Bu durumdan dolayı çarşambayı perşembeye bağlayan gecenin hicri yılın ilk gecesi olduğunu aktaran Kapukaya, "19 Ağustos Çarşamba günü Greenwich saatine göre 02.42'de içtima, aynı gün Greenwich saatine göre 14.14'de rüyet olacak ve muharrem ayının başladığını bildiren hilal ilk defa Asya kıtasının doğusundan itibaren görülmeye başlayacak. Ertesi gün de muharrem ayının birinci günü olacak." dedi.Kapukaya, sözlerine şöyle devam etti:

"Güneş, aydan daha hızlı gittiği için ayın 28 veya 29'unda aya yetişir ve dünya, ay, güneş bir hizaya gelir. Bu durumda yerden bakıldığında güneş ile ay birlikteymiş gibi görünür. Bu duruma kavuşum (içtima) denilmektedir. Hicri takvimde bir ay 29 veya 30 gündür. Ay, dünya etrafında 12 defa döndüğü zaman bir 'kameri' yıl olur ve o da 354 veya 355 gündür. Ancak hangi ayların 29 veya 30, hangi yılların 354 veya 355 gün çekeceği önceden belirlenememiş ve bir kurala bağlanamamıştır. Miladi takvimde olduğu gibi kameri takvimde de ayların sayısı 12'dir. Bunlar muharrem, safer, rebiülevvel, rebiülahir, cemaziyelevvel, cemaziyelahir, recep, şaban, ramazan, şevval, zilkade ve zilhicce şeklinde sıralanırlar."

"Hicri takvim hicretin 17'nci yılından itibaren kullanılmaya başlandı"

Orta Doğu kökenli eski toplumların hem ay hem de güneş esaslı takvimleri kullandığına işaret eden Kapukaya, ayın günlük ve aylık hareketlerini dikkate alarak ay, tarımsal faaliyetlerin takibi için de güneşin günlük ve yıllık hareketlerini dikkate alarak güneş takviminin geliştirildiğini söyledi.

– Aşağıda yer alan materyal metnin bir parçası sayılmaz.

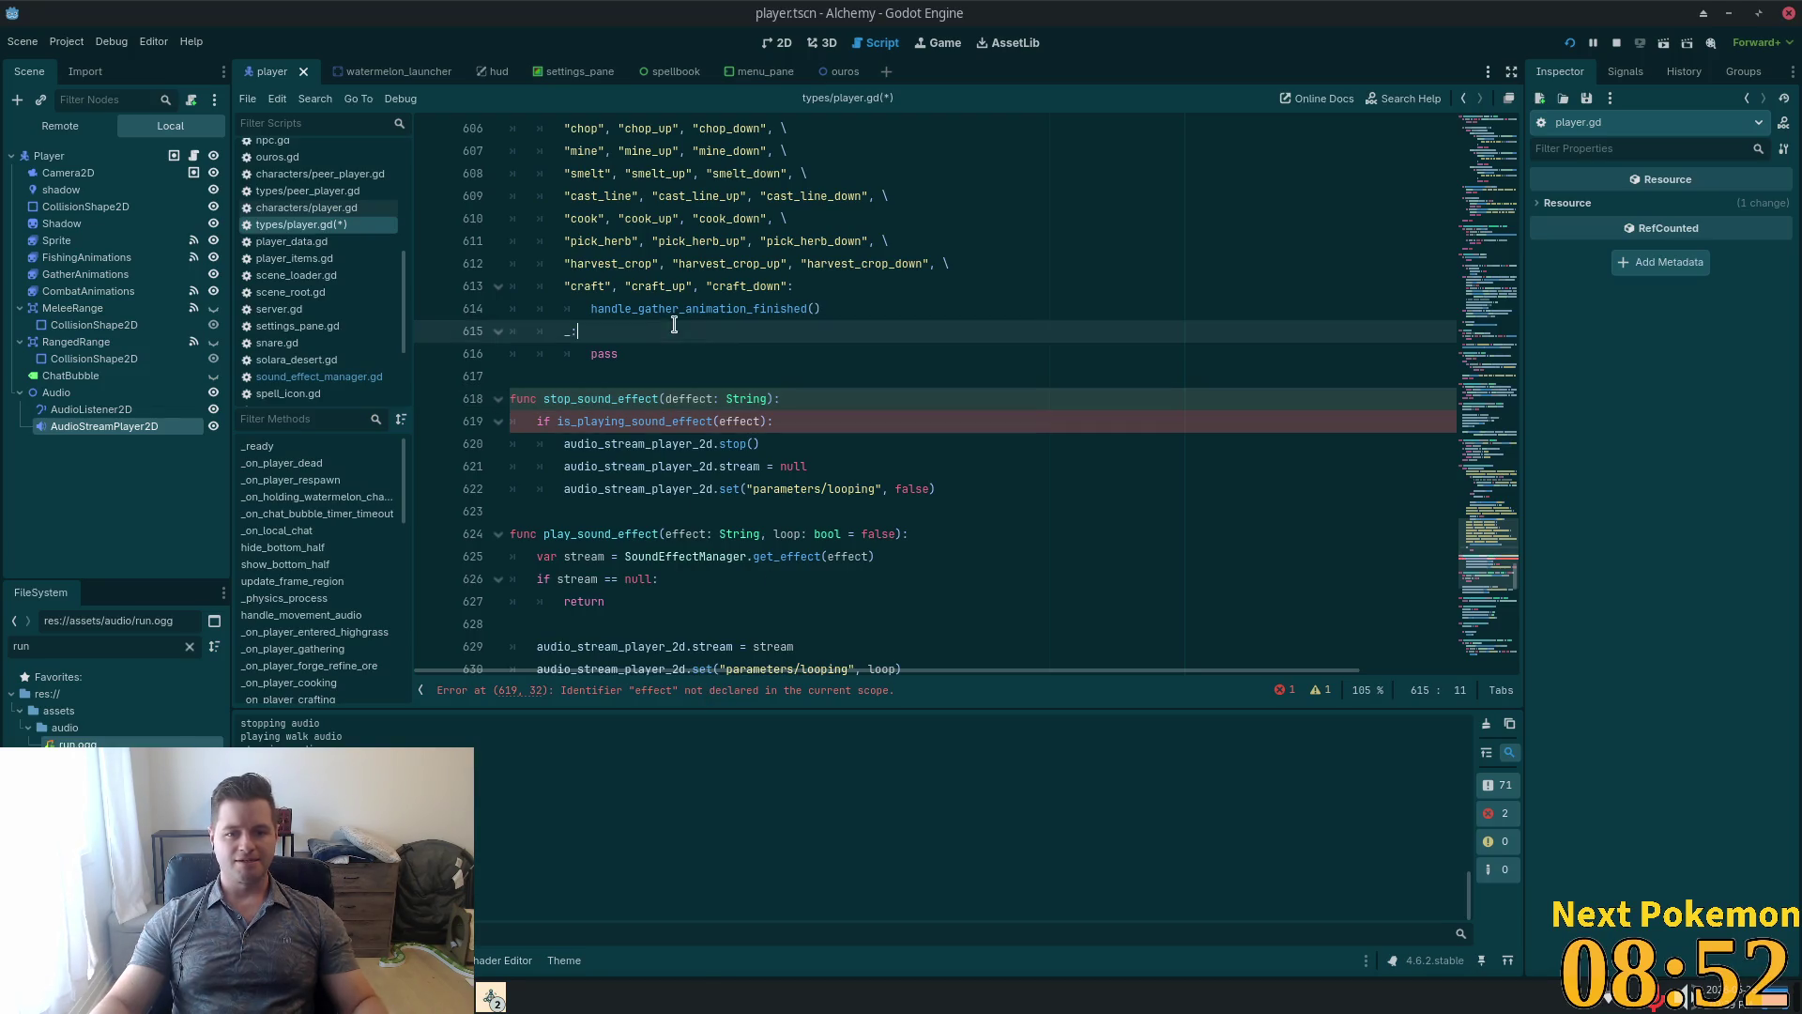
Fix the 'deffect' typo in the stop_sound_effect parameter to 'effect'.
drag(626, 398, 543, 398)
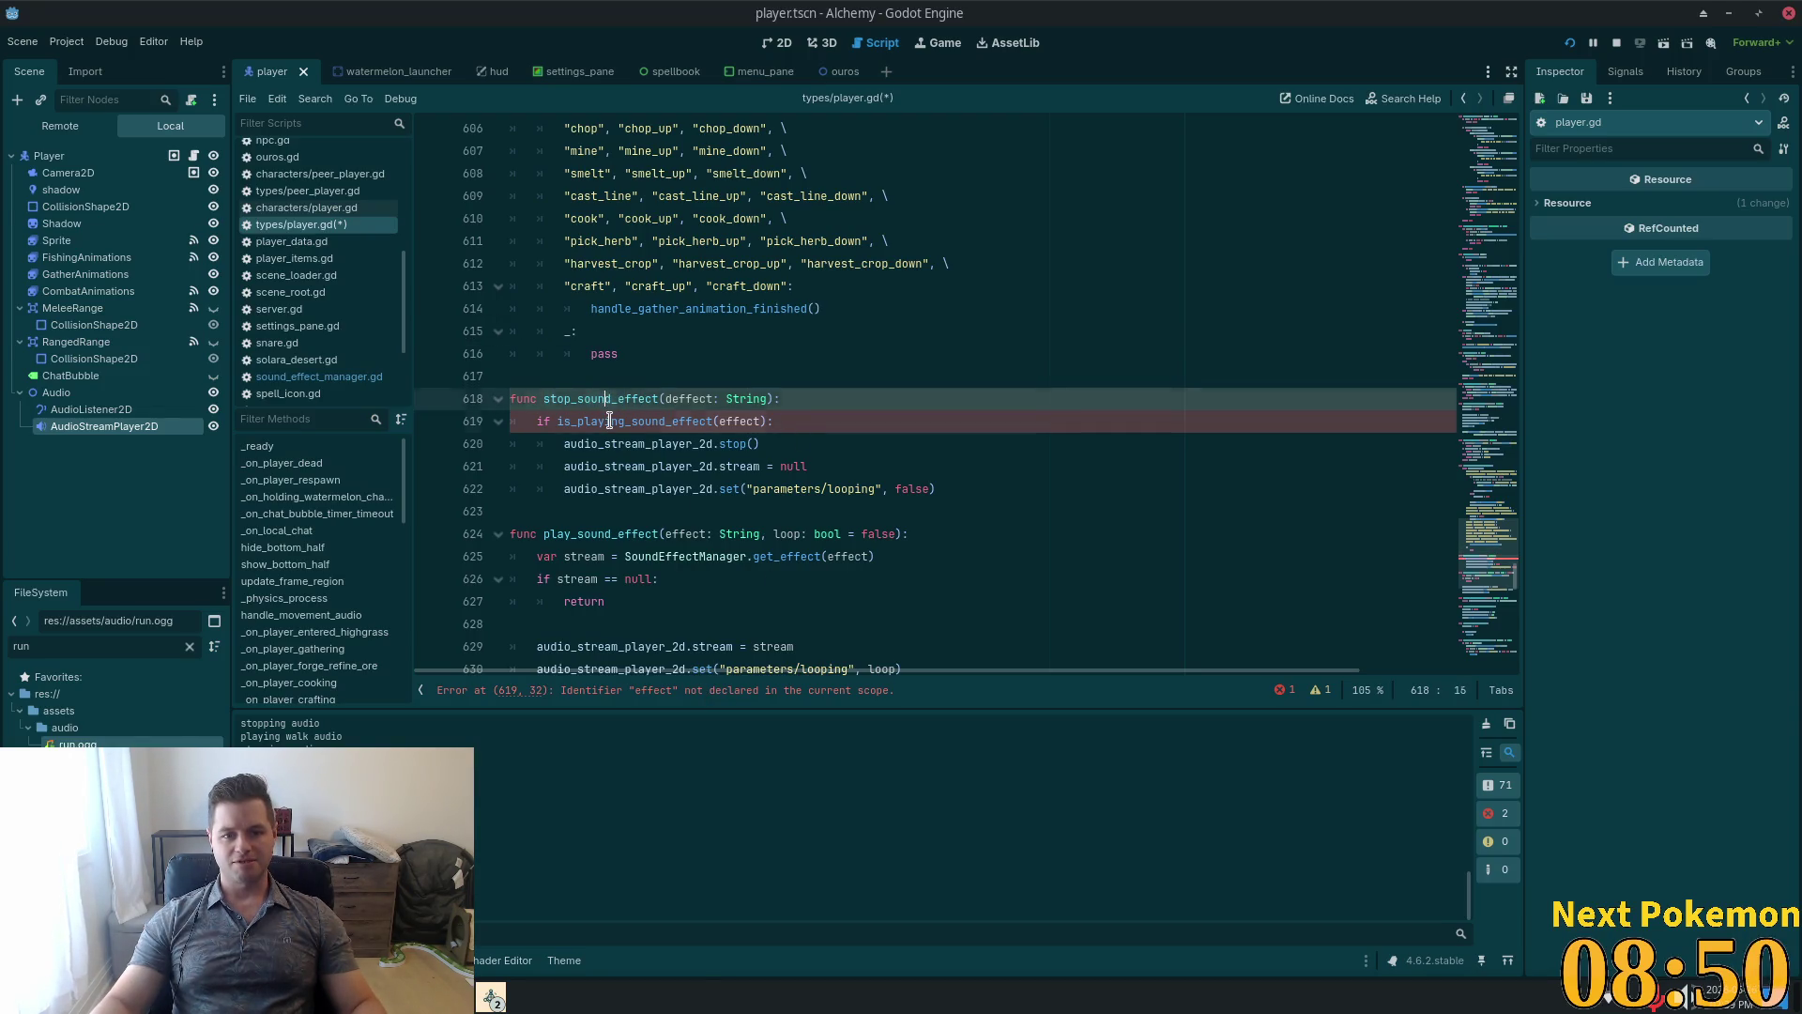
click(611, 421)
click(621, 398)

Kapukaya, İslamiyet'ten önce de mevcut olan kameri takvimin, Hazreti Ali'nin teklifiyle İkinci Halife Hazreti Ömer tarafından bugünkü haliyle tespit edilerek hicretin 17'nci yılından itibaren kullanılmaya başlandığını belirterek, sözlerini şöyle sürdürdü:

"Hicretten sonra Hazreti Peygamber, İslam devletinin kuruluşunu ilan etmiştir. Hicret, teşri (yasama) açısından da büyük önem taşımaktadır. Mekke döneminde nazil olan ayetlerde tevhid, nübüvvet, ahiret gibi temel inanç konuları işlenip ibadet ve ahlakla ilgili İslam esasları konulurken, hicretten sonra ferdi ve içtimai hayatı düzenleyen ahkamla ilgili ayetler inmiş, ibadet ve muamelata dair hükümler konularak müeyyideler getirilmiş ve devletlerarası hukuku ilgilendiren kurallar belirlenmiştir."

Hicretin, İslam davetinin seyrinde ve dinin yayılışında da etkili olduğunu kaydeden Kapukaya, şöyle devam etti:

"Bu derece önem verilmesine bağlı olarak hicretin daha Peygamber döneminde bir takvim ve tarih başlangıcı sayıldığı görülmektedir. Ashabın, Resul-i Ekrem'in hayatını 'Mekke' ve 'Medine' dönemi diye ikiye ayırması ve bu dönemlere ait yılları birbirini tamamlayacak şekilde değil ayrı ayrı zikretmesi bu hususun ilk işaretidir. Hicri takvim, İslam aleminin dini takvimidir. Ramazan ayının başlangıcı ve bitişi, Kurban Bayramı günleri, hac farizasının yerine getirilmesi, kandil geceleri de hep bu hicri takvim esası üzerinden icra edilmektedir."